FaStep® Rapid Antibody Test

First point-of-care authorized rapid antibody test.

Assure Tech’s FaStep™ was the first EUA authorized rapid antibody test. Validated by an FDA clinical study, the test demonstrated 100.0% Sensitivity and 98.8% Specificity.

General Details

Test type: Antibody
Run time: 10-15 minutes
Collection type: Finger-prick capillary, or whole blood, plasma, or serum
Authorization: FDA EUA for professional use. CLIA required.
Intended Use: Lateral flow immunoassay intended for the qualitative detection and differentiation of IgM and IgG antibodies to SARS-CoV-2.
Manufacturer: Assure Tech (China)
CPT Codes: 86328
Controls: Internal control lines appear when test is ready to be read. External positive and negative controls available for separate purchase.

Clinical Details

  • 100.0% Sensitivity, 98.8% Specificity (FDA study)

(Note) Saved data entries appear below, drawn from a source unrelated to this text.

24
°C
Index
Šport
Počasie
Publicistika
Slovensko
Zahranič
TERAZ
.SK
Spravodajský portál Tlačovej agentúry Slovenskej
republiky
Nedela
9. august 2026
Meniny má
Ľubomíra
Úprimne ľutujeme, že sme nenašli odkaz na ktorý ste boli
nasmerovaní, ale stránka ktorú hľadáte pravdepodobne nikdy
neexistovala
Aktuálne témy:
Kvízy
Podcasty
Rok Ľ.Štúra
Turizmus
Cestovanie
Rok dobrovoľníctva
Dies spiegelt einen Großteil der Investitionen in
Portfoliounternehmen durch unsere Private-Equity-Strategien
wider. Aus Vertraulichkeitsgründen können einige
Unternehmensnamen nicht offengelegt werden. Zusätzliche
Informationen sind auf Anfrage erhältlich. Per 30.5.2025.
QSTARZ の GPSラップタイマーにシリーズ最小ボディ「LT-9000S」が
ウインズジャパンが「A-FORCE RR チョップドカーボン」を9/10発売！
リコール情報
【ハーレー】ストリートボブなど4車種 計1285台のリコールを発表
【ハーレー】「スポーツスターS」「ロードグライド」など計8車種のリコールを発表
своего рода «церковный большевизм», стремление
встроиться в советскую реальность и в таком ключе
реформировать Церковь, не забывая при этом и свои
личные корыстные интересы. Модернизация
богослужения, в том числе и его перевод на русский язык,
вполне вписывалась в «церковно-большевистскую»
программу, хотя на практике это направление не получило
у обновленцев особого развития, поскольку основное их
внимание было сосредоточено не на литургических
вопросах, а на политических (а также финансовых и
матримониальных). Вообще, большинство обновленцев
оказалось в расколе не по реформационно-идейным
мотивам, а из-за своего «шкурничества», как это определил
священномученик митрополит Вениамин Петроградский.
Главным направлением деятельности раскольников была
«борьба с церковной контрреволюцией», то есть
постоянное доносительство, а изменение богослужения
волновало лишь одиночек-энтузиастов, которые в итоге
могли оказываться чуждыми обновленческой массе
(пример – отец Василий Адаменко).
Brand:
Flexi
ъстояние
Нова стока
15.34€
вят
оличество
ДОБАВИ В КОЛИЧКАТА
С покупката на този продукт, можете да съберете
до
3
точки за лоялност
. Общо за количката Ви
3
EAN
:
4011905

  • Specificity testing: No cross-reaction with other species

  • Interference testing: No interfering drugs or other factors identified

*FDA clinical study. See Instructions for Use for additional clinical data.

Box Components

  • Test cassettes (20)

  • Lancets (20)

  • Blood collection pipets (20)

  • Reagent buffer capsules (20)

  • Instructions for Use (1)

Storage & Handling

Finger-prick capillary blood may be taken and used at point-of-care. Cap and store the serum or plasma samples at 2-8°C for no more than 24 hours prior to testing. For long-term storage, freeze the serum or plasma samples at -20°C. Avoid multiple freeze-thaw cycles. Mix thawed samples thoroughly by low speed vortexing or by inverting 10 times. Bring samples to room temperature prior to testing for at least 30 minutes. Visually inspect the samples. If layering or stratification is observed, continue mixing until samples are visibly homogeneous. 

Manuals and Instructions

Product Images

Disclaimer

  • This test has been authorized by FDA under an EUA for use by authorized laboratories. This test has not been FDA cleared or approved.

  • This test has been authorized only for the presence of IgM and IgG antibodies against SARS-CoV-2, not for any other viruses or pathogens.

  • This test is only authorized for the duration of the declaration that circumstances exist justifying the authorization of emergency use of in vitro diagnostics for detection and/or diagnosis of COVID-19 under Section 564(b)(1) of the Act, 21 U.S.C. § 360bbb-3(b)(1), unless the authorization is terminated or revoked sooner.

  • Positive results may be due to past or present infection with non-SARS-CoV-2 coronavirus strains, such as coronavirus HKU1, NL63, OC43, or 229E.

  • This product is intended for professional use and not for home use.

  • Not for the screening of donated blood.